→ **REQUEST**: Output should begin at the line holding "Avenida Coronel Lucas" and end at the last line of the entries; print those lines verbatim and no others.

→ **SUPPLIED RECORDS**:
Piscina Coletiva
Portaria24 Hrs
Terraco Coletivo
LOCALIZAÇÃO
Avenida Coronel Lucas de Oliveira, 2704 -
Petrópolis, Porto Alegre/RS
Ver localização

→ **EXERCISE RESPONSE**:
Avenida Coronel Lucas de Oliveira, 2704 -
Petrópolis, Porto Alegre/RS
Ver localização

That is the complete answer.